[Pose estimation data]
:::::

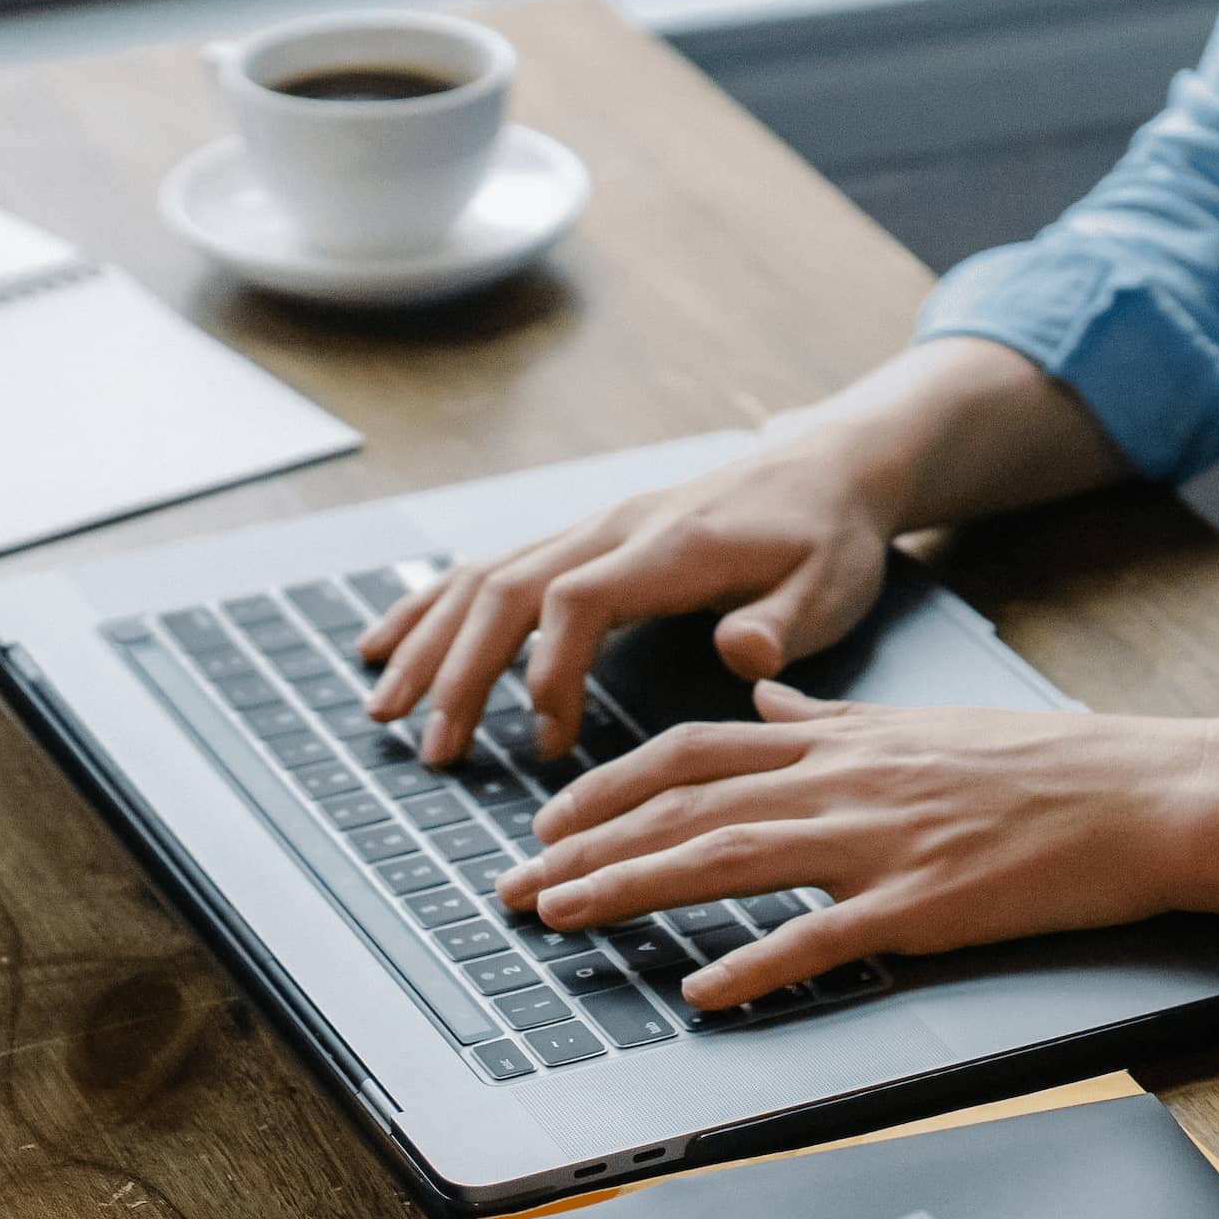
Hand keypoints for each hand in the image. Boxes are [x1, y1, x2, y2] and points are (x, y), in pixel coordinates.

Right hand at [355, 434, 900, 766]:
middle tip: (435, 751)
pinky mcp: (583, 541)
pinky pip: (491, 570)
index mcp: (669, 547)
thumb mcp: (832, 585)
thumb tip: (742, 656)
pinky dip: (432, 610)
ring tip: (386, 711)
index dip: (547, 669)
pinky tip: (389, 648)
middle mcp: (614, 530)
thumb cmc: (829, 537)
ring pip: (485, 578)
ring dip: (430, 644)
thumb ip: (784, 624)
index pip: (576, 599)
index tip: (546, 741)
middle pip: (507, 590)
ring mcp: (591, 531)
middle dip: (459, 672)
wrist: (826, 467)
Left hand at [495, 681, 1218, 1011]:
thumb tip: (767, 695)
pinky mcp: (923, 905)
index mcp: (839, 739)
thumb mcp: (920, 723)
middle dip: (586, 846)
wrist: (1142, 793)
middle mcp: (842, 781)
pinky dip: (755, 967)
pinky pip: (821, 939)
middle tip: (515, 888)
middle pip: (685, 809)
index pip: (693, 752)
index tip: (551, 818)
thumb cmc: (1043, 766)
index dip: (609, 785)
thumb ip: (831, 715)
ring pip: (727, 860)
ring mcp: (879, 842)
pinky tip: (702, 994)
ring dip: (631, 890)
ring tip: (563, 919)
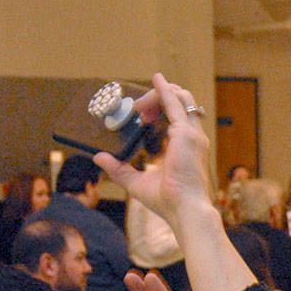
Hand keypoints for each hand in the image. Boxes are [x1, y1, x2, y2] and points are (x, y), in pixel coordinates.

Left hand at [93, 73, 213, 223]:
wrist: (184, 210)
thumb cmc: (168, 201)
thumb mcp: (136, 182)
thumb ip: (119, 168)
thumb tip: (98, 157)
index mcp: (186, 148)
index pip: (176, 118)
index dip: (159, 110)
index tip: (140, 114)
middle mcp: (193, 138)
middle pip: (178, 104)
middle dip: (156, 99)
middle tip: (135, 108)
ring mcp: (192, 135)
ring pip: (180, 99)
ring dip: (158, 94)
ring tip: (138, 104)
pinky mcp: (186, 134)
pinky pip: (175, 103)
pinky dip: (165, 90)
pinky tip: (156, 80)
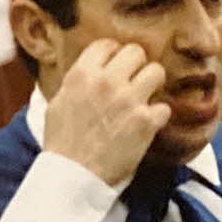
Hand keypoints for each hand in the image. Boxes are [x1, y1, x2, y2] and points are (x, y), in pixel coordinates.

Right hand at [43, 39, 170, 185]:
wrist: (73, 176)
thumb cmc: (62, 143)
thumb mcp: (57, 104)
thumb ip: (75, 83)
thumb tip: (86, 72)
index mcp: (82, 75)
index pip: (106, 44)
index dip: (114, 53)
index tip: (116, 64)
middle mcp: (107, 82)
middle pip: (136, 52)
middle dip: (137, 65)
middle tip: (134, 80)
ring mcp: (128, 100)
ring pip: (157, 71)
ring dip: (152, 85)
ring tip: (145, 97)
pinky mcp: (145, 122)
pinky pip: (164, 107)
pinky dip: (158, 116)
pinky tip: (148, 124)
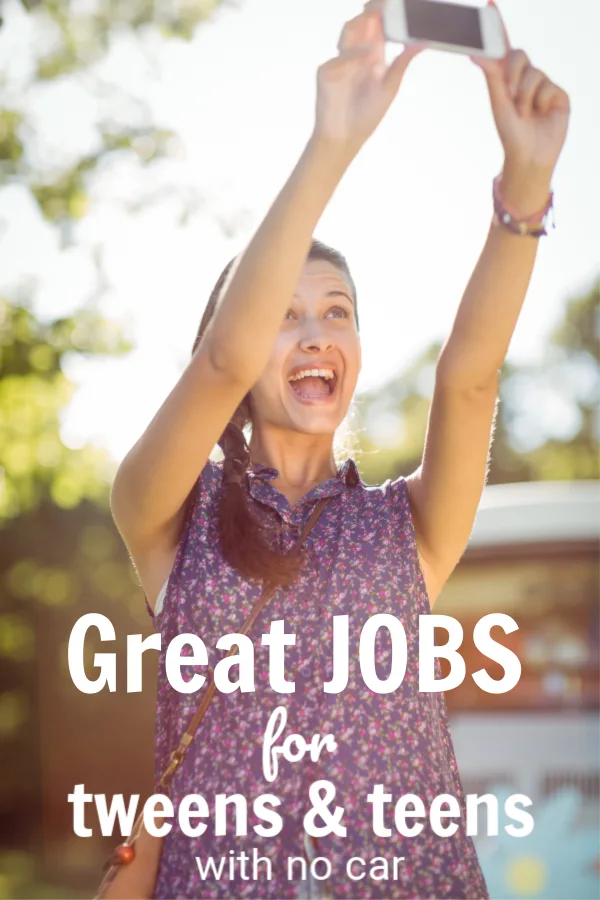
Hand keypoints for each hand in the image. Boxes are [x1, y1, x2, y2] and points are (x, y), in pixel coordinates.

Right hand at [313, 0, 423, 162]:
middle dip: (373, 8)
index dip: (386, 9)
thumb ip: (402, 62)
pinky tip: (367, 57)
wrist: (346, 138)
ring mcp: (339, 61)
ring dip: (362, 25)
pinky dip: (353, 57)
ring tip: (377, 18)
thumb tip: (421, 41)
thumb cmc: (365, 115)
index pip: (378, 23)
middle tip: (386, 2)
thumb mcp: (390, 87)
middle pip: (362, 21)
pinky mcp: (326, 74)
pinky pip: (339, 59)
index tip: (400, 2)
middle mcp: (355, 53)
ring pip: (348, 32)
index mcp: (371, 53)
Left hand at [471, 1, 569, 200]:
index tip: (488, 4)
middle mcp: (525, 77)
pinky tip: (541, 114)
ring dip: (525, 96)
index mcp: (506, 79)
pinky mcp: (558, 94)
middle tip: (510, 97)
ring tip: (525, 114)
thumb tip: (477, 53)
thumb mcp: (498, 103)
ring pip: (533, 73)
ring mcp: (543, 84)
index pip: (503, 46)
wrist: (530, 156)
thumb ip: (492, 75)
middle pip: (519, 55)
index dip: (497, 25)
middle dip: (512, 74)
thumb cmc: (510, 133)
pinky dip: (540, 101)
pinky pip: (548, 86)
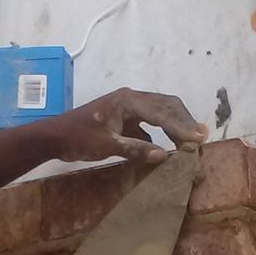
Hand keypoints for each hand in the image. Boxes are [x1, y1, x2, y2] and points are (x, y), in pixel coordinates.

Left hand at [48, 88, 207, 165]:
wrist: (54, 136)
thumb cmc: (78, 138)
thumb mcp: (107, 146)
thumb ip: (135, 149)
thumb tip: (164, 155)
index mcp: (128, 100)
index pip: (162, 112)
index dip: (181, 126)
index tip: (197, 139)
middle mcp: (132, 99)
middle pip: (167, 106)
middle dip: (184, 121)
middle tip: (201, 139)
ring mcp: (129, 108)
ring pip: (160, 113)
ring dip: (175, 126)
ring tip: (190, 142)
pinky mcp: (125, 119)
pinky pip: (150, 123)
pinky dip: (162, 133)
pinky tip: (169, 146)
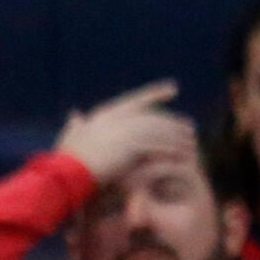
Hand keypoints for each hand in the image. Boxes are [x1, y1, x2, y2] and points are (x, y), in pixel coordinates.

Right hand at [56, 81, 194, 182]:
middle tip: (190, 126)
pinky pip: (159, 146)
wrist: (67, 172)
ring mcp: (124, 130)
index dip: (155, 92)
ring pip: (159, 129)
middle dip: (173, 120)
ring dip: (177, 136)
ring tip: (192, 143)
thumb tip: (74, 114)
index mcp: (103, 114)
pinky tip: (184, 155)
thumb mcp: (70, 137)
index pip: (135, 99)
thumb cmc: (67, 159)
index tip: (173, 88)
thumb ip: (75, 125)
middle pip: (152, 115)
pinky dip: (173, 149)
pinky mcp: (131, 146)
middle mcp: (116, 118)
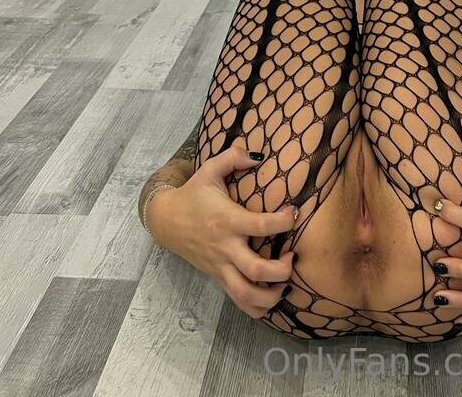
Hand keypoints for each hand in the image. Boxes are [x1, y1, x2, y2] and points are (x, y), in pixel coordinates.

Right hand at [147, 146, 296, 318]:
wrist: (167, 220)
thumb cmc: (193, 194)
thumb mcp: (209, 169)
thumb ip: (233, 157)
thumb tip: (258, 154)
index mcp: (227, 220)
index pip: (261, 225)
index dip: (284, 221)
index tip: (294, 213)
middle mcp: (225, 247)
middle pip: (256, 269)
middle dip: (282, 269)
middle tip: (292, 256)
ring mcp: (221, 267)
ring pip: (247, 295)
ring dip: (271, 295)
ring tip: (284, 281)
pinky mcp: (218, 277)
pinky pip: (238, 302)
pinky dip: (257, 307)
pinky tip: (272, 295)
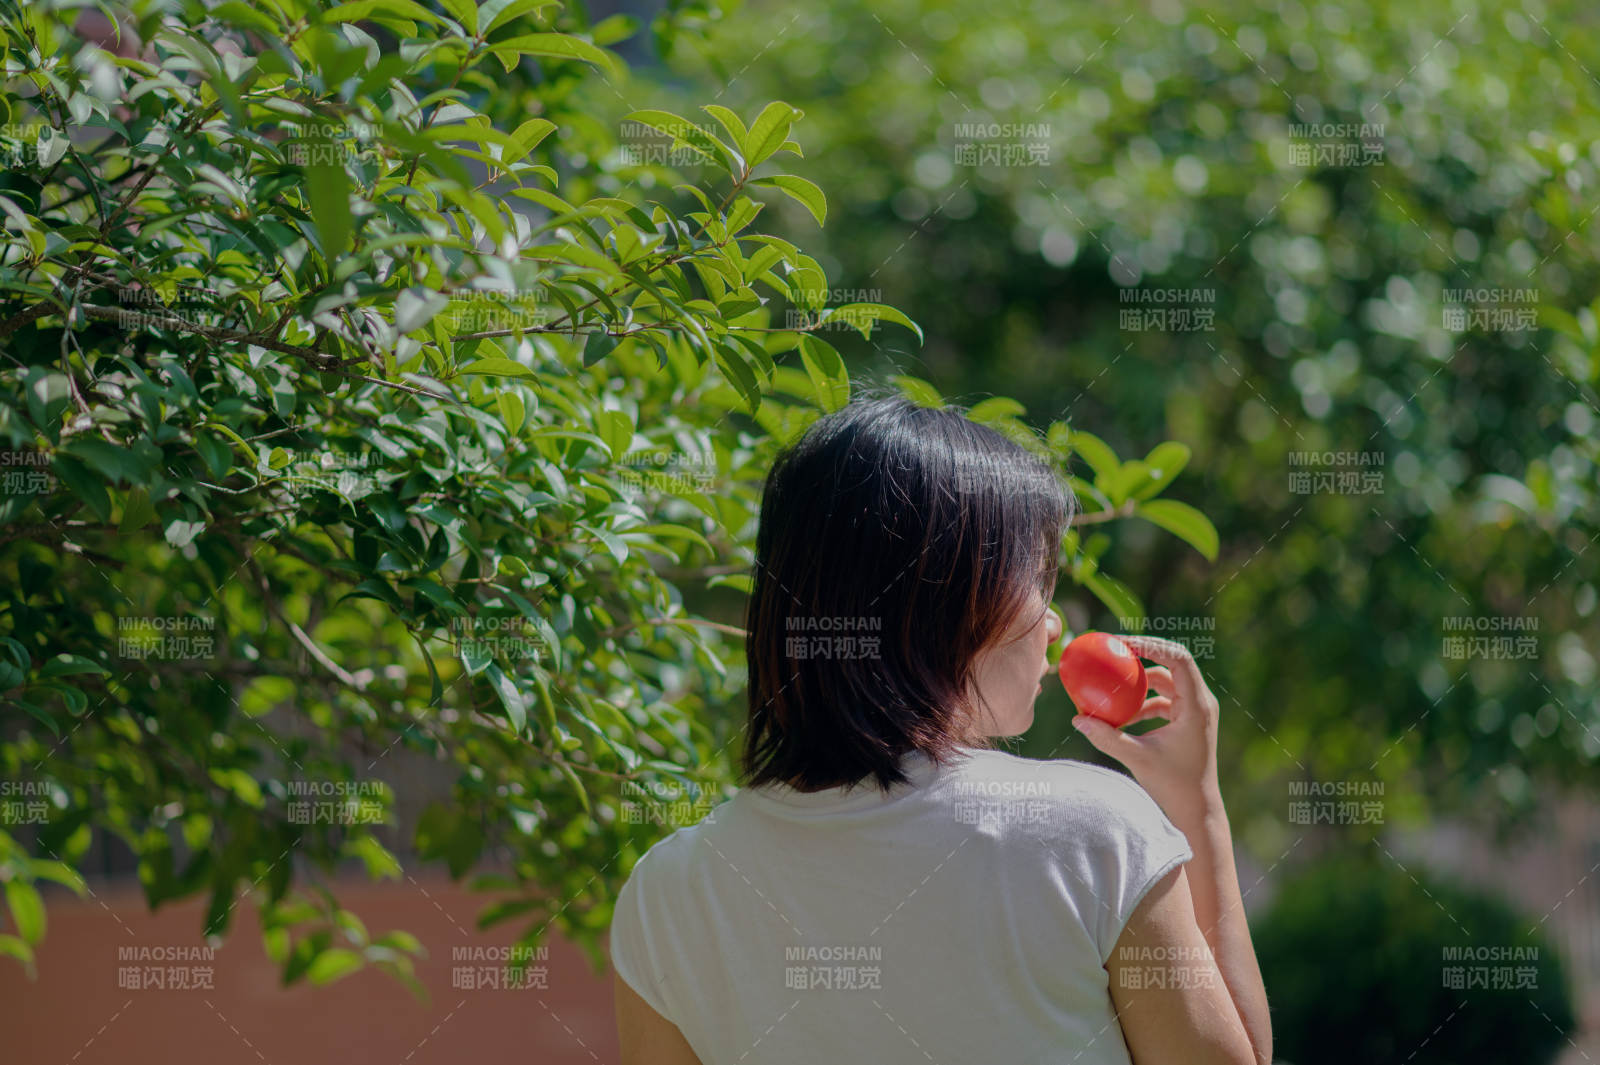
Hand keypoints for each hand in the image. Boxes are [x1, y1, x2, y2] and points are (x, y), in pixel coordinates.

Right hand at [1069, 634, 1221, 818]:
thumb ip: (1107, 737)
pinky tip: (1122, 716)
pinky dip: (1143, 702)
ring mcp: (1196, 711)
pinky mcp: (1188, 721)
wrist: (1197, 809)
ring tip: (1112, 684)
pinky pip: (1165, 699)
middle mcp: (1200, 703)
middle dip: (1143, 655)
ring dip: (1140, 683)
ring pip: (1167, 681)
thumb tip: (1077, 719)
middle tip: (1113, 651)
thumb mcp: (1137, 758)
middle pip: (1173, 663)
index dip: (1152, 645)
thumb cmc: (1173, 785)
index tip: (1122, 644)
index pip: (1178, 658)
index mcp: (1196, 705)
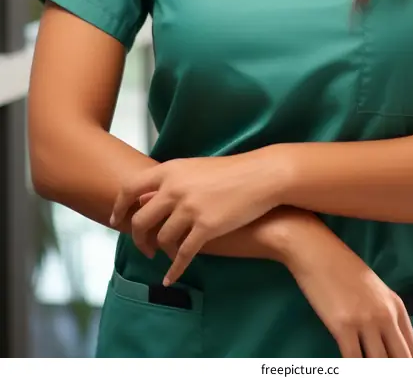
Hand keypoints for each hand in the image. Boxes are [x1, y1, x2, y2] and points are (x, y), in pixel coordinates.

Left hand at [110, 150, 282, 284]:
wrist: (262, 176)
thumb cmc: (233, 171)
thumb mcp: (196, 168)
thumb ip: (172, 181)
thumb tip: (150, 199)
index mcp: (171, 170)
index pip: (131, 188)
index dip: (119, 206)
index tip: (116, 220)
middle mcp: (175, 189)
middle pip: (142, 220)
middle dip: (138, 237)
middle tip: (144, 247)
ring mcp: (190, 209)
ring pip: (162, 239)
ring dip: (161, 251)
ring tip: (165, 256)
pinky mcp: (206, 227)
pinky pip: (183, 255)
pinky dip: (174, 270)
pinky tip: (170, 279)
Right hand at [280, 214, 412, 357]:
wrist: (317, 250)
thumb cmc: (342, 266)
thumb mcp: (374, 288)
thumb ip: (384, 313)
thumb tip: (388, 343)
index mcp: (396, 306)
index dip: (404, 367)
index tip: (392, 368)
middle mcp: (386, 315)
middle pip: (401, 361)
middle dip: (392, 371)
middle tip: (380, 372)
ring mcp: (365, 321)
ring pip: (379, 364)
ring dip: (372, 370)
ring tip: (365, 371)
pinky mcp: (343, 327)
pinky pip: (353, 361)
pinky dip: (351, 370)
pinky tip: (346, 369)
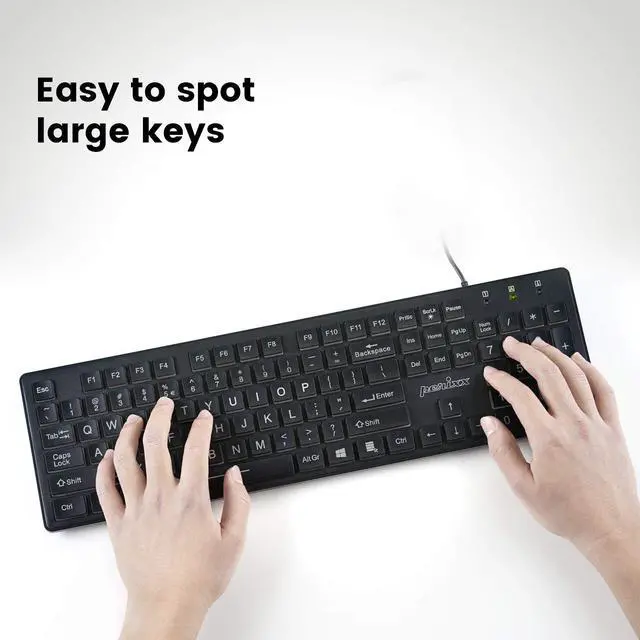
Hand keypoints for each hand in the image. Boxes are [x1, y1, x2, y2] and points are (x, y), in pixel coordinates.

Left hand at [96, 397, 250, 639]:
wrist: (166, 607)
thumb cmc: (200, 578)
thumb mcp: (234, 541)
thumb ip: (239, 502)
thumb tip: (236, 475)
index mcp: (191, 500)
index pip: (196, 449)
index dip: (201, 427)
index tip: (204, 418)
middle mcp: (161, 498)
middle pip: (155, 443)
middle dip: (161, 416)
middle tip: (165, 404)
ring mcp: (136, 509)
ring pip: (126, 460)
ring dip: (128, 434)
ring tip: (134, 420)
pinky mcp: (118, 524)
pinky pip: (105, 489)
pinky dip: (104, 469)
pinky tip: (108, 456)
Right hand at [482, 336, 639, 554]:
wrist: (612, 529)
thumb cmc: (569, 513)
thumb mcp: (524, 489)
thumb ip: (503, 452)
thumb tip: (490, 424)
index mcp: (548, 439)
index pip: (519, 396)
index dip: (501, 380)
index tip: (492, 374)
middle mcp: (573, 425)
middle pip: (547, 375)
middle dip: (525, 354)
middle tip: (512, 345)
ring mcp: (596, 424)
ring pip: (575, 376)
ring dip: (554, 355)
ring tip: (539, 344)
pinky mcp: (613, 428)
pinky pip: (603, 390)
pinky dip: (591, 370)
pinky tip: (579, 361)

:::::

▸ Exercise details
If a picture appears among the records, leave it out, and otherwise reproduce exactly every line from the first line through the one with "thumb cmc: (168, 201)", both included.

▸ Answer to this exercise
Hand keypoints for each hand in the image. Boxes are [x1, y1, x2, y2] and points are (x, y), in pixel coordinates.

Right hand at [355, 434, 900, 766]:
middle tip: (435, 751)
pinky mcp: (583, 541)
pinky pip: (491, 570)
index mcp: (669, 547)
thumb mcp: (832, 585)
thumb tip: (742, 656)
pinky dip: (432, 610)
ring tip: (386, 711)
index dip: (547, 669)
pinky tip: (389, 648)
middle mcp: (614, 530)
thumb cmc: (829, 537)
ring pip: (485, 578)
ring dip: (430, 644)
thumb ip: (784, 624)
index pip: (576, 599)
index tip: (546, 741)
middle pip: (507, 590)
ring mcp: (591, 531)
middle dip: (459, 672)
wrist: (826, 467)
Left hand at [495, 681, 1218, 1011]:
thumb tip: (767, 695)
pinky mcp: (923, 905)
index mcp: (839, 739)
thumb mcp: (920, 723)
middle dip: (586, 846)
wrist: (1142, 793)
middle mcp: (842, 781)
pinky dip: (755, 967)
pinky pip: (821, 939)
middle tip: (515, 888)
middle pip: (685, 809)
index pip: (693, 752)
index tip: (551, 818)
thumb cmc: (1043, 766)
index dip: (609, 785)
thumb ip: (831, 715)
ring pip: (727, 860)
ring mcp: (879, 842)
pinky tip: (702, 994)
ring dip: (631, 890)
ring tip: (563, 919)
Hand keypoints for each hand in the image. Boxes are [x1, y1, x2, y2] and points are (x, y), in pixel coordinates.

Left hand at [93, 73, 213, 223]:
wrist: (184, 210)
thumb cmc: (168, 201)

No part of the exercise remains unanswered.